> **Assigned task**:
Answer these questions from the blog text.
(a) What title did Reuters give its article about lithium?
(b) Which of Saturn's moons did Christiaan Huygens discover?
(c) What timekeeping device did Huygens invent?

> **Given text**:
========================

Wednesday, July 29, 2015

Lithium stellar quantities still a mystery

Our title is not the one used by this article:

http://www.reuters.com/article/2015/07/29/us-science-nova-chile-idUSKCN0Q314920150729?

The Reuters title is "Lithium find in exploding star could help solve astronomy puzzle."

My point is the skew to presenting the physical sciences in a particular light. Why NOT present the gaps in our ignorance more boldly in articles popularizing scientific progress?

We quote from the article:

":If we imagine the history of the chemical evolution of the Milky Way as a big jigsaw, then lithium from novae was one of the most important and puzzling missing pieces..."

Actually this article is fairly fair compared to many I read. So the fact they say---lithium from novae was one of the most important and puzzling missing pieces... supports my point. In fact, the lithium quantities still are a mystery, as the end of the article makes clear. And what if our progress is not just filling in empty pre-shaped spots in a grid? What if what we don't know defines the whole puzzle?

Sunday, July 26, 2015

How do scientists synchronize themselves

Fascinating article on how things synchronize in nature. My interest though is how science popularizers talk.  The whole buildup is this old mystery and how it gets solved. Then the last paragraph walks it all back. This is typical. Read the article from the link -- I only excerpted a bit. 


Quoting from a Smithsonian article...

Christiaan Huygens was a busy scholar. Among his many achievements, the Dutch scientist figured out the shape of Saturn's rings and discovered that planet's largest moon, Titan. He founded the theory that light travels as a wave, and he invented the pendulum clock. Huygens, it seems, couldn't even turn off his scientific mind when he was under the weather.

========================

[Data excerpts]

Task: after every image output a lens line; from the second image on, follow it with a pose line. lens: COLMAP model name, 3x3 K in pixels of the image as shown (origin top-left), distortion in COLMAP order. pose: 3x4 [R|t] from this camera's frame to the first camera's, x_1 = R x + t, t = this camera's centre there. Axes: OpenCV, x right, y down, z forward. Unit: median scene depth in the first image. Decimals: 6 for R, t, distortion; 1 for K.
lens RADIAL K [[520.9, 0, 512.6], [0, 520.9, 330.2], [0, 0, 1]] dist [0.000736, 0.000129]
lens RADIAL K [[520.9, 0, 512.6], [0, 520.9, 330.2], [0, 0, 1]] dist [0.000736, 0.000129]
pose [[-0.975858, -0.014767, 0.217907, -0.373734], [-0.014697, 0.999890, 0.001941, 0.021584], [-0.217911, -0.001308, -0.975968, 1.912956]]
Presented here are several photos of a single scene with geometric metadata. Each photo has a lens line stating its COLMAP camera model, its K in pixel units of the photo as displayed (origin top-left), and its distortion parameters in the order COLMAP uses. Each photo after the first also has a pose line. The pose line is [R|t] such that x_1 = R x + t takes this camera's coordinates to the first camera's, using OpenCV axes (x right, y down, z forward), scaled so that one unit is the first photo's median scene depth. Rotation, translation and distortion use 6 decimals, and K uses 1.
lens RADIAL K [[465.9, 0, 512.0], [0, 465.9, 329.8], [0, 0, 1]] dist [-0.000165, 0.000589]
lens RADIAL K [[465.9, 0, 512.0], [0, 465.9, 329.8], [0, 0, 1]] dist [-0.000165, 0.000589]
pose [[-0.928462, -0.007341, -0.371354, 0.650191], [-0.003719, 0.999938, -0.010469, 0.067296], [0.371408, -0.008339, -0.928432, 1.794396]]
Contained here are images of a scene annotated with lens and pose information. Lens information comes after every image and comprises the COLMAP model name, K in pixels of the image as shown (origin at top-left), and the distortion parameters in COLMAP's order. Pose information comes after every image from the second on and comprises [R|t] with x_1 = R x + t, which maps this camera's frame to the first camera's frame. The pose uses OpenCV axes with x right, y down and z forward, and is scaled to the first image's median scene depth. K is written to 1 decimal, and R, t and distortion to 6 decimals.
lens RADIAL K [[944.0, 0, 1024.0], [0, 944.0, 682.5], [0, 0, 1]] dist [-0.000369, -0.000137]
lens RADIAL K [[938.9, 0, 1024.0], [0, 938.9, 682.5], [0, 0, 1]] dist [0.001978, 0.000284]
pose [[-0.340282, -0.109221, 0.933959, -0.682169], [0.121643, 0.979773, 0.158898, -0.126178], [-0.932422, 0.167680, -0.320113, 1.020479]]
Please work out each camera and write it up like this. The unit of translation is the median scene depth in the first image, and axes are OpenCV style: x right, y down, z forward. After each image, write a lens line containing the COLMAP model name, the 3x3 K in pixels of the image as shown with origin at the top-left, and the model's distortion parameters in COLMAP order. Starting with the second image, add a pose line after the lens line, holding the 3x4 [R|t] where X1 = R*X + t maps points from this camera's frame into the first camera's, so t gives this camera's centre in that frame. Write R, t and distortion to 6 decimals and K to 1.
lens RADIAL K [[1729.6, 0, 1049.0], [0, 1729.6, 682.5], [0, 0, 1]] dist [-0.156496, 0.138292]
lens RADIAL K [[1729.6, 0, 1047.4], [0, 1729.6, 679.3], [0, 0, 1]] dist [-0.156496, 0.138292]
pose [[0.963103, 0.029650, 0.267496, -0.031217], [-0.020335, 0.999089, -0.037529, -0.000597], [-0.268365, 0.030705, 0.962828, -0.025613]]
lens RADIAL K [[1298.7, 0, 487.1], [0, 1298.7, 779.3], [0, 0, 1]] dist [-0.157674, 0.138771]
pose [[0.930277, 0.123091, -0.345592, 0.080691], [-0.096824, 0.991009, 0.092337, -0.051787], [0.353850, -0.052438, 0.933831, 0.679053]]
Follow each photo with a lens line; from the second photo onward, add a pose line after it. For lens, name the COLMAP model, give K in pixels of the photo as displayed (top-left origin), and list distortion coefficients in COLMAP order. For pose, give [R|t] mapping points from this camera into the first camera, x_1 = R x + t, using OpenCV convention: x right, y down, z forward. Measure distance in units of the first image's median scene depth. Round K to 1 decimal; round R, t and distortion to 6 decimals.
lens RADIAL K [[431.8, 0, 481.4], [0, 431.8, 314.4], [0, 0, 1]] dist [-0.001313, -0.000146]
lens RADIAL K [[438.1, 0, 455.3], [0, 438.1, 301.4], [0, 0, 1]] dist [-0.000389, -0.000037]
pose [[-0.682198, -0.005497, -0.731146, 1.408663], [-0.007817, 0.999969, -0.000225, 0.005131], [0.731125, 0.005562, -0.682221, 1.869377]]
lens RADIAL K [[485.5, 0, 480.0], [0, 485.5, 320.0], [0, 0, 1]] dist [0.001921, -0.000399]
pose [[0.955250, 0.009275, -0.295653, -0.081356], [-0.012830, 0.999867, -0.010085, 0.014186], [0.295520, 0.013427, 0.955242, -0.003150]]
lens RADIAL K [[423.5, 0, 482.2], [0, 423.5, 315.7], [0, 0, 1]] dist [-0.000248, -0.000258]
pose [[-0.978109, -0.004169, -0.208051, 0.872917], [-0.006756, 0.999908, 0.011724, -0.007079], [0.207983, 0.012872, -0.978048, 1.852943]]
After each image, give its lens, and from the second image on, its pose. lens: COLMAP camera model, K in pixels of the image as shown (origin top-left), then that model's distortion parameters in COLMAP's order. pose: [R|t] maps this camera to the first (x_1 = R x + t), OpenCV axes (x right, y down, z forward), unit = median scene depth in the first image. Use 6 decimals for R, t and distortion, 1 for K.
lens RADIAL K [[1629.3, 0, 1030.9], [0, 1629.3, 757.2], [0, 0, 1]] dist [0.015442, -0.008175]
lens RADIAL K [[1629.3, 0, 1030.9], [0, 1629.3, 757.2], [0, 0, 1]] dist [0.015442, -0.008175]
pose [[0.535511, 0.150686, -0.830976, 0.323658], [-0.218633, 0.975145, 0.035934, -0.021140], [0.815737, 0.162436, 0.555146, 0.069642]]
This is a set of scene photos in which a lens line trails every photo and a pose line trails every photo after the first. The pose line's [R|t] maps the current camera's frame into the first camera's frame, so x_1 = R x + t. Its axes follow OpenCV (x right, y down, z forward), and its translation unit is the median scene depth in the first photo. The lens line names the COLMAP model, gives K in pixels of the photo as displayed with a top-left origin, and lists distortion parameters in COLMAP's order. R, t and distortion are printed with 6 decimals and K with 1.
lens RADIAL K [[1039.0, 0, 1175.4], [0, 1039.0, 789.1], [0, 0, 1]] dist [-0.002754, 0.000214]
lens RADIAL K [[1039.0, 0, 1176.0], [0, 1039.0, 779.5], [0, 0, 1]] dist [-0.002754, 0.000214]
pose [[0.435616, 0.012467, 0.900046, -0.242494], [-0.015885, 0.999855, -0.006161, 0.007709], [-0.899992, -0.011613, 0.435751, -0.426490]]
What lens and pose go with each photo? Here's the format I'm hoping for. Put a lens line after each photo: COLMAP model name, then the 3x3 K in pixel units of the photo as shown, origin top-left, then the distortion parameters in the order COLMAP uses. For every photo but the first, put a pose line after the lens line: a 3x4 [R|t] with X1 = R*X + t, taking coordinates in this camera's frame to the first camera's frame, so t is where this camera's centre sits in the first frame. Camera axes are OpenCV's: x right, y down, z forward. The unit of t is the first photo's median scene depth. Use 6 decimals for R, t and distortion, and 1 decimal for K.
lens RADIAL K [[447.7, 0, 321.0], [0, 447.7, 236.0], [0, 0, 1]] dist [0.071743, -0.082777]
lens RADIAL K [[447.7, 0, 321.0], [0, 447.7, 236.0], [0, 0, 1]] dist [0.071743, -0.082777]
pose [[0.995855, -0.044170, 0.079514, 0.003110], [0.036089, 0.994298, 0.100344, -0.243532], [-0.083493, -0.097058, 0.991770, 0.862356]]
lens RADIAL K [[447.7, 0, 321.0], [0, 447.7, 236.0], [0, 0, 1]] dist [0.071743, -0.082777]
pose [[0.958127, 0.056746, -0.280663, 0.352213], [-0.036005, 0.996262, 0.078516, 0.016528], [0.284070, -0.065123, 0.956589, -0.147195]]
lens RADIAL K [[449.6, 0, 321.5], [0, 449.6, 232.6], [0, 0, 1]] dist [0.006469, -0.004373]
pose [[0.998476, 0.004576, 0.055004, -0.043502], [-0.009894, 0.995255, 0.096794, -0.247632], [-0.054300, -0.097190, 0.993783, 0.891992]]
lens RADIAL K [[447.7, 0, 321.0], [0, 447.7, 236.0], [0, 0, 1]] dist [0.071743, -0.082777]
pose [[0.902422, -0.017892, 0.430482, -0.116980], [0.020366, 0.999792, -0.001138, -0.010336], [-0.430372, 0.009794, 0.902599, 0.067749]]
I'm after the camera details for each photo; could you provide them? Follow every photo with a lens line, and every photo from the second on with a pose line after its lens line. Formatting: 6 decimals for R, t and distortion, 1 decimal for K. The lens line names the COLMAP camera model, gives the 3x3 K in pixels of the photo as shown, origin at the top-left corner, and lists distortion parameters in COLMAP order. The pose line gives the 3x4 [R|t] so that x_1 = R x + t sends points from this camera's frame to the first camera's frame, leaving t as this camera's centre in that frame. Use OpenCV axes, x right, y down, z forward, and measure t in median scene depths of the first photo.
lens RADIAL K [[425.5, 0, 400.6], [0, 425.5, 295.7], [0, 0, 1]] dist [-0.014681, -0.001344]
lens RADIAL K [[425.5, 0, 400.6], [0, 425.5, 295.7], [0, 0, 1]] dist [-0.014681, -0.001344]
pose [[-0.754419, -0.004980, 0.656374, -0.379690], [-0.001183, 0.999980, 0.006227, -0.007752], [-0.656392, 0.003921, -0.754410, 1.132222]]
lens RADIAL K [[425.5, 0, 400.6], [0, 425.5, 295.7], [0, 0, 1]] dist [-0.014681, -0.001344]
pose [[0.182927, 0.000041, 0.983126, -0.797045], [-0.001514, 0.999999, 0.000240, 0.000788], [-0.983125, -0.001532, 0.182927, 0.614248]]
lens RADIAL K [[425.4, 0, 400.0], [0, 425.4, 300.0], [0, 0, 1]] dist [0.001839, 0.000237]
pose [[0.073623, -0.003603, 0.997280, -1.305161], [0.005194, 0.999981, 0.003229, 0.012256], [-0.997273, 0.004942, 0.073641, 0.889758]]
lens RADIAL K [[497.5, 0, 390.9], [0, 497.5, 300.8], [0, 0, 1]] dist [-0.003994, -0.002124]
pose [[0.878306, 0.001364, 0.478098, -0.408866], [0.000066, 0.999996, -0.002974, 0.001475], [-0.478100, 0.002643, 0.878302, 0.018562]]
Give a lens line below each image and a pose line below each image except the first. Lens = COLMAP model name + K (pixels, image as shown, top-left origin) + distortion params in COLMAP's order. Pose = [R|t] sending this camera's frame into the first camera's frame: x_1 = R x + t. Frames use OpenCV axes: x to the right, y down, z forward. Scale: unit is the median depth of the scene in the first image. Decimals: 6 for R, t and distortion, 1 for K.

========================

> **Task result**:
(a) "Lithium find in exploding star could help solve astronomy puzzle."
(b) Titan, the planet's largest moon.
(c) The pendulum clock.